Work instructions =
Report how many of the lines below contain the string "true". Give only the number.

Records for this task =
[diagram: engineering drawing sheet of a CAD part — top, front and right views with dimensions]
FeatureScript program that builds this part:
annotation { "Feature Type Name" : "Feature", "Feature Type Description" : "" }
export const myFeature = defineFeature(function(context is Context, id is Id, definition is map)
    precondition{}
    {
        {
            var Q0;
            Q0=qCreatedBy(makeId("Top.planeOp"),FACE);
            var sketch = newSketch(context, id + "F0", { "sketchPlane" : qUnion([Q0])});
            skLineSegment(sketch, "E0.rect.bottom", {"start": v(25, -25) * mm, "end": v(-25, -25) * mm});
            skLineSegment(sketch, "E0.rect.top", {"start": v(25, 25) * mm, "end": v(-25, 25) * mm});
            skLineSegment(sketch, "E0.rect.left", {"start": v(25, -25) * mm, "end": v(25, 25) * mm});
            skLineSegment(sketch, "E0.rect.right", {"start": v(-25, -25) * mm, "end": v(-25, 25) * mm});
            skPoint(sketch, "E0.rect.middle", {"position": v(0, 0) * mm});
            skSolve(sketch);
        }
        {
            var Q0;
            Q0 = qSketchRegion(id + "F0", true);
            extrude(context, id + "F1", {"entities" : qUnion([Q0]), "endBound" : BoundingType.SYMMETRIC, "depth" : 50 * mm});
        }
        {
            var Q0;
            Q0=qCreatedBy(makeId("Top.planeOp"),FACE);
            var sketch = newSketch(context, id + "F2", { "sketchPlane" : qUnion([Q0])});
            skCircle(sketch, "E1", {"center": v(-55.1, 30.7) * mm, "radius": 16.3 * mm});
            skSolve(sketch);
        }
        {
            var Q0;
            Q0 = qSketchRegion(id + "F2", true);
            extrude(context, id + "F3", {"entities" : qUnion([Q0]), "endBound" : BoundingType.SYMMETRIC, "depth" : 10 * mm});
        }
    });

--

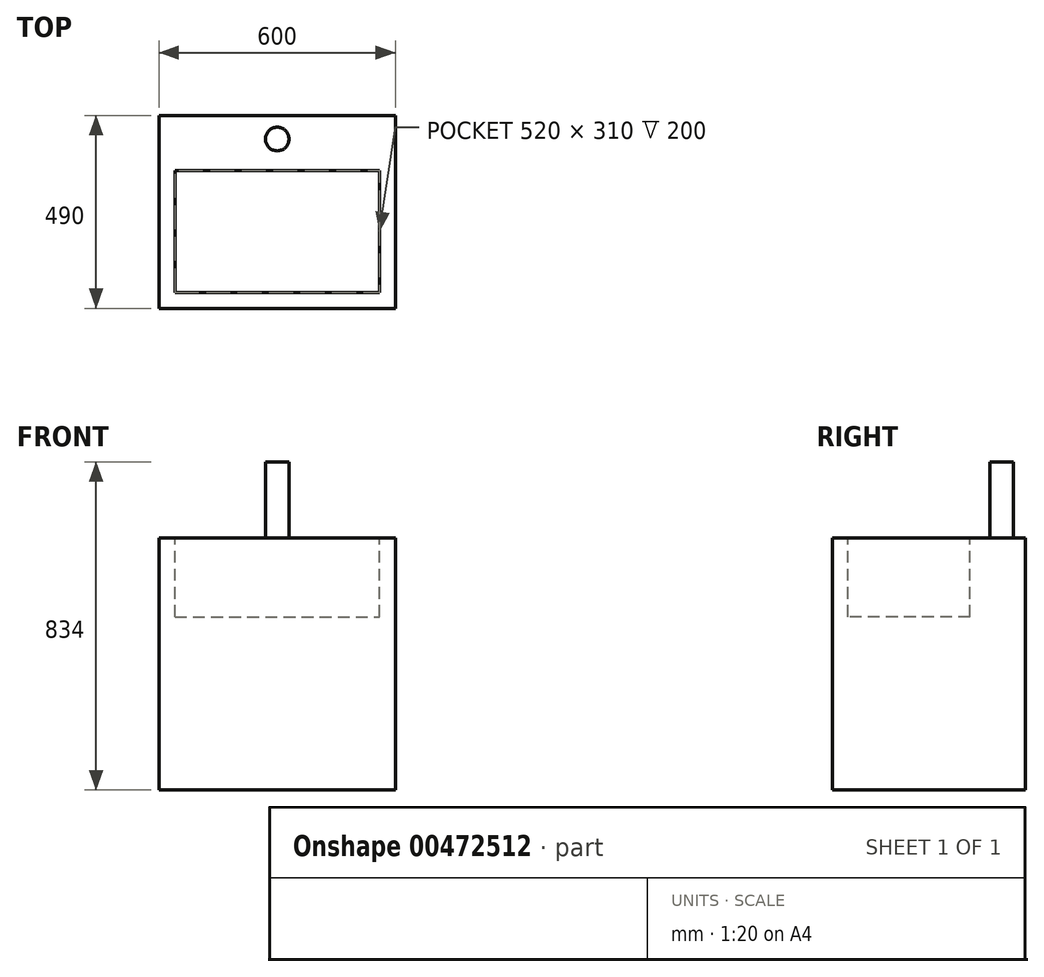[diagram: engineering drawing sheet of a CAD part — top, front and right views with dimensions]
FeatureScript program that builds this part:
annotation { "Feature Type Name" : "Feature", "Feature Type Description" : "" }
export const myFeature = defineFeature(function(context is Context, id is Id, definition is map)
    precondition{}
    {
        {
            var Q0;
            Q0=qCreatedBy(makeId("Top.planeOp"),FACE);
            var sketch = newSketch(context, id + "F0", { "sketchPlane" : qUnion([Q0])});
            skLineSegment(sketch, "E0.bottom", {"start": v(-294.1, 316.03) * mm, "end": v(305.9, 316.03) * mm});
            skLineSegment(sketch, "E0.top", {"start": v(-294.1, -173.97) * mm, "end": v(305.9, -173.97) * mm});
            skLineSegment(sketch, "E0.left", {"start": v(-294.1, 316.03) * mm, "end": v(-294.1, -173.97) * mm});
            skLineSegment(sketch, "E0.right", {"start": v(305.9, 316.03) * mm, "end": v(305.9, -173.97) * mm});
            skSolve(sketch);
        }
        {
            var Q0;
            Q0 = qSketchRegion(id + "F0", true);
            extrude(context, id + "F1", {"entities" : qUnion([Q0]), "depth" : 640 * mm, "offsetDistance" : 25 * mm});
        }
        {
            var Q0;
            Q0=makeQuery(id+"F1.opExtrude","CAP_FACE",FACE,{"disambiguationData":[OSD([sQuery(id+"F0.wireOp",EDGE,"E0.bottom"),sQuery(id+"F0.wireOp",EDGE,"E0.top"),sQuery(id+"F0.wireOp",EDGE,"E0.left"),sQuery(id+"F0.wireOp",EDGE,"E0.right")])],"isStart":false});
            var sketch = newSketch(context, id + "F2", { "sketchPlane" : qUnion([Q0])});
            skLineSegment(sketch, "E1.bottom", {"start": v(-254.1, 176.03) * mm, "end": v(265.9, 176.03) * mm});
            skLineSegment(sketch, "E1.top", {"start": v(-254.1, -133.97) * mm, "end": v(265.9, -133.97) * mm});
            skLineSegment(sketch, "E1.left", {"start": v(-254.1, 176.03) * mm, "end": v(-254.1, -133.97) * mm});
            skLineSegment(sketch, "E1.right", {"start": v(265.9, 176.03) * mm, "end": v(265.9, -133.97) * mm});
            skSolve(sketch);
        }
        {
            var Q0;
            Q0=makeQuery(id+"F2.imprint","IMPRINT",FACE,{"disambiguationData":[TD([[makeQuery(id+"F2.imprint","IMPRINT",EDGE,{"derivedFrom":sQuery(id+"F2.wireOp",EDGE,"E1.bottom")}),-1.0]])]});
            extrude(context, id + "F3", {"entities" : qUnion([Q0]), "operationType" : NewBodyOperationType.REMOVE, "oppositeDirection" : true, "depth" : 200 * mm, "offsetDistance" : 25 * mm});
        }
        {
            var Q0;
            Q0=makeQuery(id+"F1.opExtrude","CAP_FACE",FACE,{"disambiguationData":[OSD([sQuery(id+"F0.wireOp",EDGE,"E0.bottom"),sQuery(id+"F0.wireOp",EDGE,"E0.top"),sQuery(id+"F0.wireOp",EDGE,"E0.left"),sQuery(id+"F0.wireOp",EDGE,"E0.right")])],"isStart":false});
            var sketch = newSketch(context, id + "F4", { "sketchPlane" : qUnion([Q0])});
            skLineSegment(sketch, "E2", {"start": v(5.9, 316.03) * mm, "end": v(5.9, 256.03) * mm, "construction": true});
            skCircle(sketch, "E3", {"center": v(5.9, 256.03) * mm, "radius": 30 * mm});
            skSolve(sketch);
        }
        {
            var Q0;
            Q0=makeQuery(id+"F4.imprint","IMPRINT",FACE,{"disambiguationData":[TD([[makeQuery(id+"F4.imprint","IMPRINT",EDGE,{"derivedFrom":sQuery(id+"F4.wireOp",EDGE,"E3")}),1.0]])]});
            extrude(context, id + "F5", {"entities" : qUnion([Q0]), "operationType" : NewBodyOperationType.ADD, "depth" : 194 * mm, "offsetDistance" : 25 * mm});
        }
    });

Task solution =
5